TEXT PROVIDED:
:::
Hopes of Trump’s pro-growth policies including big spending, reduced regulations and tax cuts are continuously instilling investors’ confidence in economic growth and inflation. Additionally, the U.S. economy is on solid ground courtesy of an impressive labor market, rising wages, and increasing consumer spending. Americans have an optimistic view of the economy with confidence hitting the highest level in more than 15 years and comfort reaching to the highest point in a decade.
This is especially true, as the Conference Board consumer confidence index jumped to 114.8 in February from a revised 111.6 in January. The Consumer Comfort Index rose to 50.6 in the period ended March from 49.8. Further, solid Q4 corporate earnings, which reached an all-time quarterly record with the highest growth in two years, added to the strength (read: 5 High Beta ETFs & Stocks for a Soaring Market).
Moreover, global fundamentals have improved with resilient recovery in Europe, stabilizing China, and battling deflation in Japan that have receded fears of slowdown.
All these good tidings have encouraged investors to pour their money into equity ETFs. In particular, iShares Core S&P 500 ETF (IVV - Free Report) has accumulated nearly $4 billion in capital so far this year, pushing total AUM of the fund to more than $100 billion. Investors should note that IVV is the second ETF in the space that has managed to garner $100 billion in AUM after the ultra-popular SPDR S&P 500 (SPY - Free Report) hit the similar milestone a decade ago.
:::
LISTED ENTRIES:

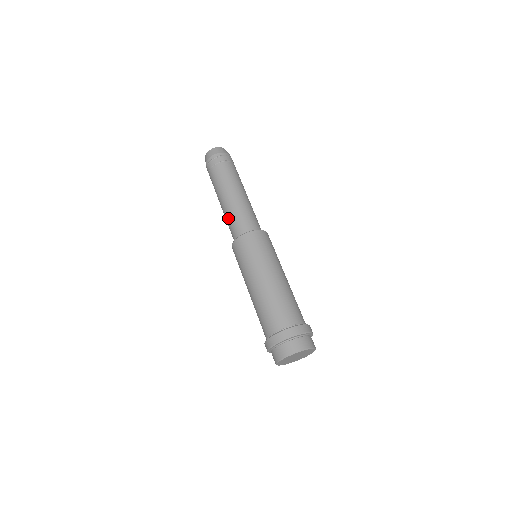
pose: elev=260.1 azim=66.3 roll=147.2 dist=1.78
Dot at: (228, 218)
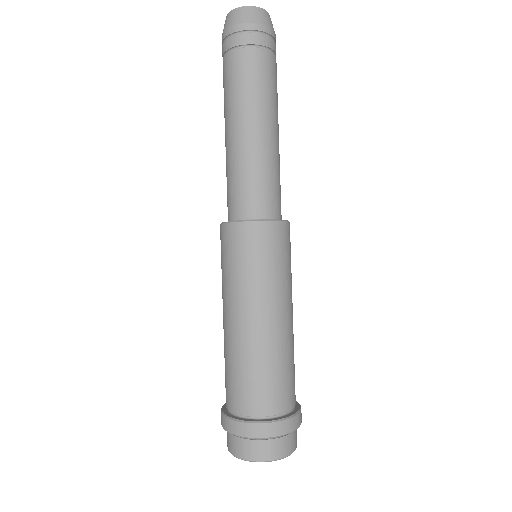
:::
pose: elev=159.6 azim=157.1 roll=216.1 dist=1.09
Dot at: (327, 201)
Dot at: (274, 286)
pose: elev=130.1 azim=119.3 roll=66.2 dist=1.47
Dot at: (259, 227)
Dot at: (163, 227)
:::
TASK DETAILS:
Using the market text above, answer each question on its own line:
(a) What value did the Conference Board consumer confidence index reach in February?
(b) Roughly how much capital has iShares Core S&P 500 ETF gathered so far this year?
(c) Which ETF reached $100 billion in AUM a decade ago?

IN RESPONSE:
(a) 114.8
(b) Nearly $4 billion
(c) SPDR S&P 500 (SPY)